Con esto se dio a conocer que se programó la próxima audiencia para el 20 de octubre de este año, y que El Viceroy renunciaba a enfrentar un juicio rápido en la Corte de Distrito Este de Nueva York.
Mientras se mantiene este proceso, Vicente Carrillo Fuentes se mantendrá en prisión. Cabe destacar que está acusado de delitos ligados al narcotráfico y lavado de dinero.
¿Quién es El Viceroy?
Vicente Carrillo Fuentes, alias El Viceroy,heredó el Cártel de Juárez en 1997, luego de que su hermano, Amado Carrillo Fuentes,conocido como El Señor de los Cielos, muriera en medio de una cirugía plástica. En ese momento el Cártel de Juárez era una de las organizaciones narcotraficantes más poderosas de México.
Nació en Novolato, Sinaloa. Junto a él, Juan José Esparragoza, alias El Azul, quien más tarde formaría parte del Cártel de Sinaloa,tomó el control del Cártel de Juárez en 1997.
Desde el 16 de agosto del año 2000, El Viceroy fue buscado por el Buró Federal de Investigaciones de Estados Unidos (US Federal Bureau of Investigations, FBI) luego de que un jurado federal del estado de Texas lo acusara de homicidio, narcotráfico y lavado de dinero. El gobierno estadounidense ofrecía hasta 5 millones de dólares de recompensa por información que diera con su paradero.
El Cártel de Juárez se encargaba de transportar múltiples toneladas de cocaína provenientes de Colombia hacia Estados Unidos, pasando por México. Durante el liderazgo de Amado Carrillo Fuentes, el Cártel de Juárez mantuvo la hegemonía sobre este negocio gracias a sus vínculos con autoridades federales mexicanas, mismas que les ofrecían protección.
Vicente continuó con el traslado de droga de una manera más modesta, pero en un contexto más violento.
Hasta el 2004, el Cártel de Juárez estuvo aliado con el Cártel de Sinaloa, cuando el líder de este grupo, Joaquín El Chapo Guzmán, presuntamente ordenó el asesinato de Rodolfo Carrillo Fuentes, hermano de El Viceroy. Tras esto, este devolvió el ataque ordenando la muerte de El Chapo Guzmán, quien estaba preso.
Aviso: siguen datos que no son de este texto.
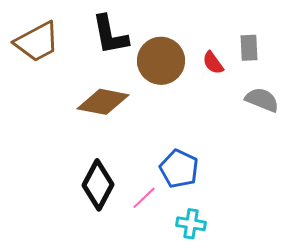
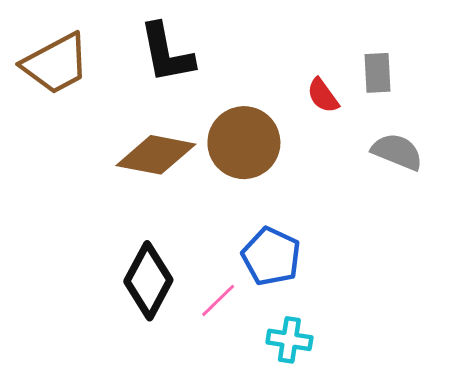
brown circle: (161, 61) -> (244, 143), moved

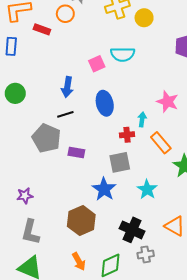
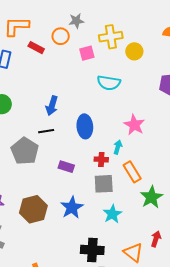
pink square: (97, 64) -> (87, 53), moved
pink star: (167, 102) -> (134, 125), moved
purple rectangle: (76, 153) -> (66, 167), moved
gray square: (120, 162) -> (104, 184), moved
brown hexagon: (81, 221) -> (33, 209), moved
black cross: (132, 230) -> (92, 250), turned -30

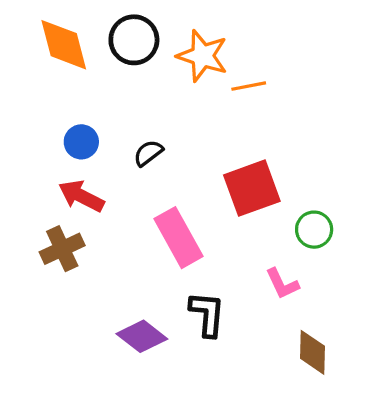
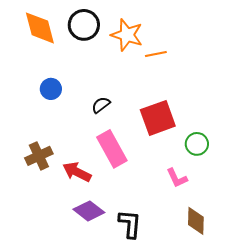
black semicircle: (148, 153) -> (101, 105), moved
red arrow: (81, 196) -> (77, 172), moved
black L-shape: (207, 314) -> (130, 224), moved

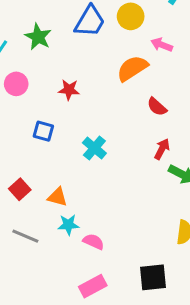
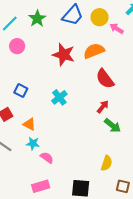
pink arrow: (162, 45) -> (117, 29), moved
red star: (69, 90) -> (64, 55), moved, size x1.6
red semicircle: (157, 107) -> (105, 79), size x1.5
blue square: (43, 131) -> (21, 90), moved

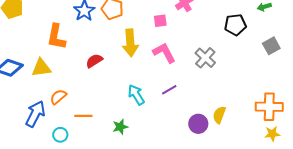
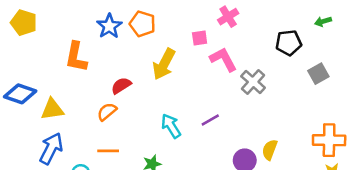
yellow arrow: (130, 43) -> (164, 64), turned 32
gray square: (271, 46) -> (318, 74), moved
pink L-shape: (164, 53) -> (223, 59), moved
yellow triangle: (41, 68) -> (52, 109), moved
orange semicircle: (58, 97) -> (107, 112), moved

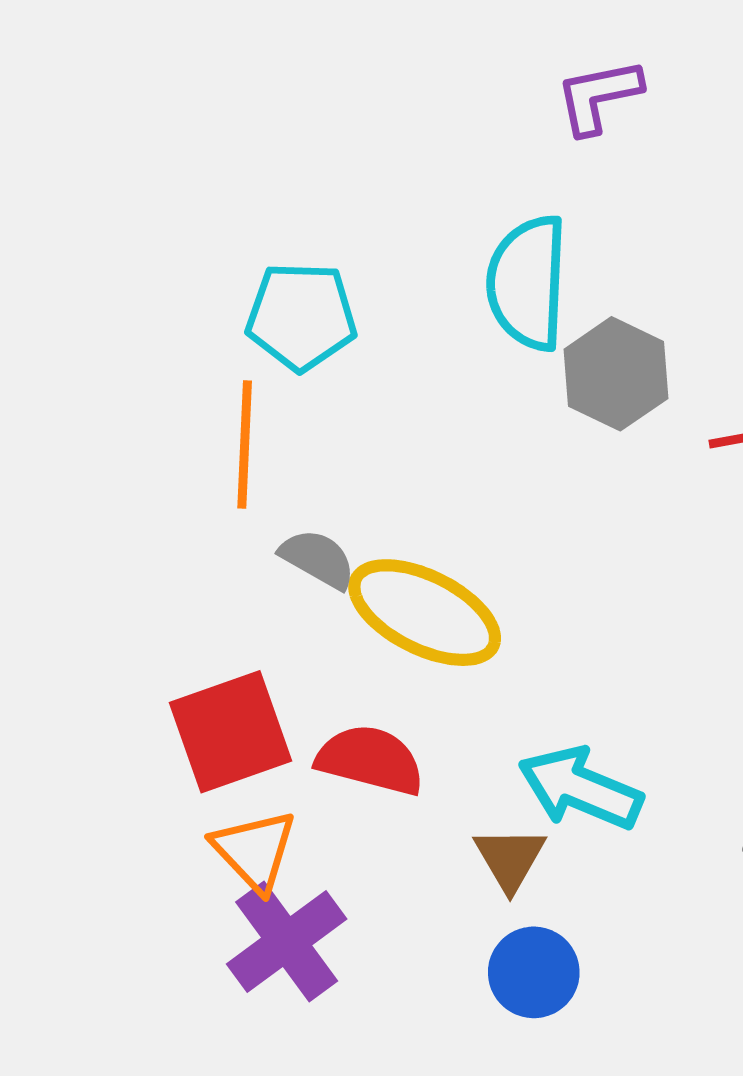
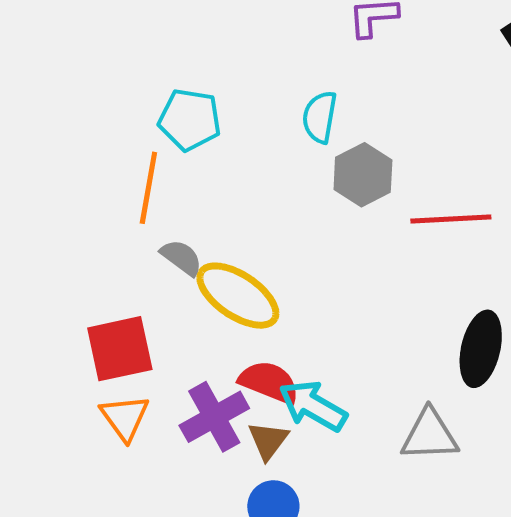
cyan semicircle: (527, 283) -> (320, 117), size x0.7
red semicircle: (370, 760) -> (269, 382), moved
purple cross: (287, 941) -> (214, 417), moved

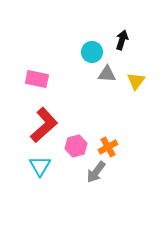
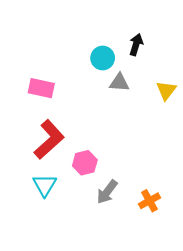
yellow triangle: (136, 81) -> (166, 90), moved
orange cross: (108, 147) -> (149, 201), moved

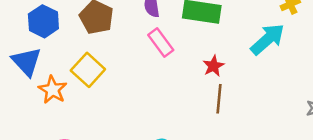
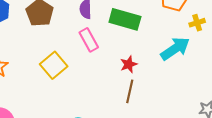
yellow square: (88, 70) -> (54, 65), moved

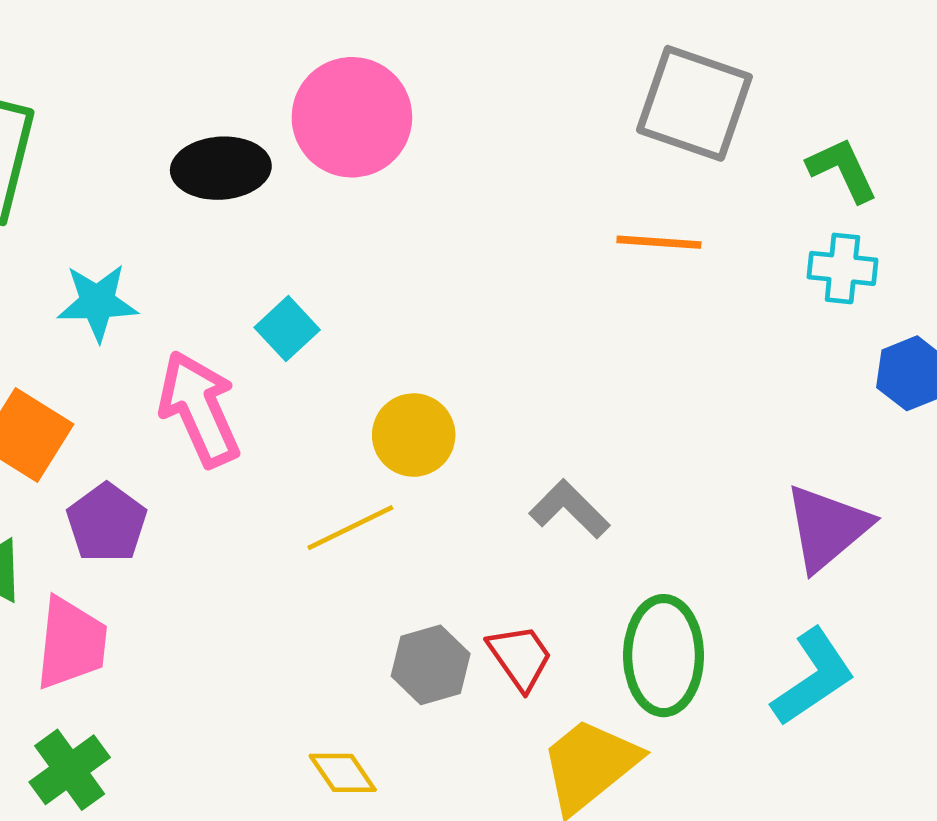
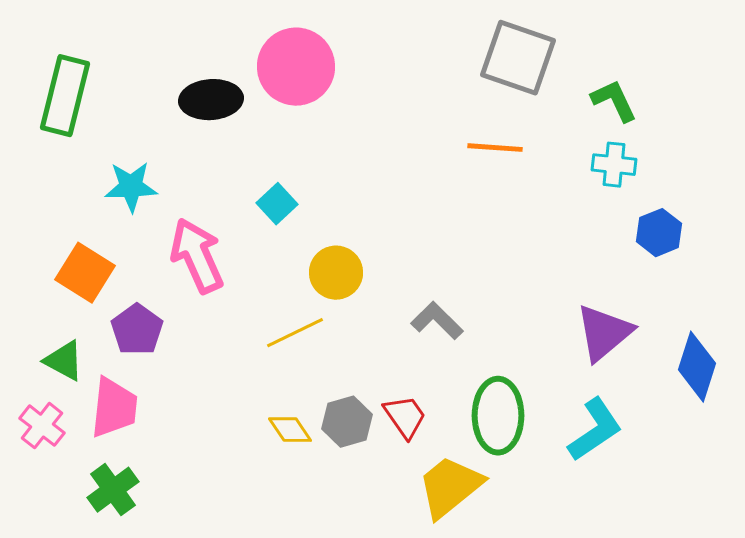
cyan square: (287, 329) -> (277, 204), moved
yellow diamond: (343, 773) -> (290, 430), moved

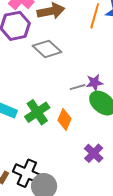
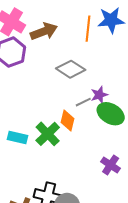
gray diamond: (47, 49) -> (71, 69), moved
orange diamond: (64, 119) -> (68, 120), moved

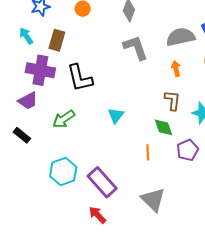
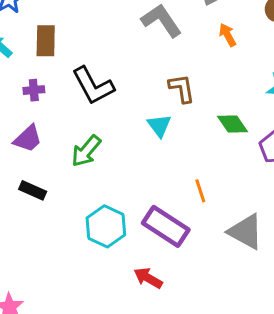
purple cross: (40, 70) -> (34, 90), size x0.5
brown L-shape: (172, 100) -> (182, 88), moved
orange line: (148, 152) -> (200, 191), moved
red arrow: (97, 215) -> (148, 278), moved

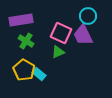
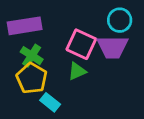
purple trapezoid: (83, 35) -> (113, 47), turned -65
yellow pentagon: (24, 70) -> (32, 78), moved

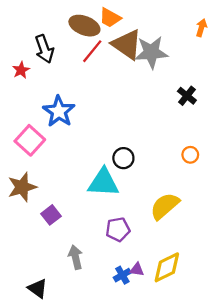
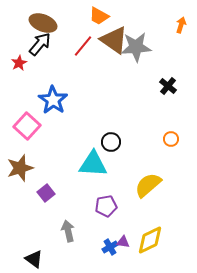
brown ellipse: (84, 26) -> (43, 23), moved
black arrow: (44, 49) -> (40, 44), turned -120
Amado Carrillo, ‘El Señor de los Cielos’, exlíder del Cártel de Juárez (Infobae)
La ruptura de la alianza entre ambos cárteles desató una violenta guerra de varios años enCiudad Juárez, en el estado norteño de Chihuahua, principal bastión de Carrillo Fuentes.
Ambos grupos se enfrentaron por el control del mercado y de las rutas del narcotráfico. Desde el 2007, El Viceroy también enfrentó al Cártel de Golfo. Este conflicto hizo a Ciudad Juárez la ciudad más violenta del mundo por varios años, lo que dejó un saldo de, por lo menos, 8 mil muertos.
Para enfrentar al Cártel de Sinaloa y a su grupo de sicarios, conocido como Gente Nueva, El Viceroy se valió de un brazo armado conocido como La Línea y del Barrio Azteca, un grupo criminal con base en Estados Unidos.
Pero estos no fueron suficientes para derrotar al Cártel de El Chapo Guzmán, pues presuntamente contaba con apoyo de autoridades federales, y logró debilitar al Cártel de Juárez e incrementar su propio poder.
El Viceroy, debido a su aparente derrota, cambió su apariencia, su nombre y se trasladó a Torreón, en Coahuila, donde fue capturado el 9 de octubre de 2014. Fue condenado a 28 años de prisión por la Fiscalía General de la República (FGR) en junio de 2015.
En un juicio de amparo del año siguiente, se le concedió protección constitucional, sin embargo, siguió en prisión. En 2017 se le volvió a dictar prisión formal.
Estuvo en Puente Grande, en Jalisco, hasta el 27 de febrero de 2025, cuando fue trasladado a Estados Unidos junto a otros 28 narcotraficantes mexicanos de alto perfil.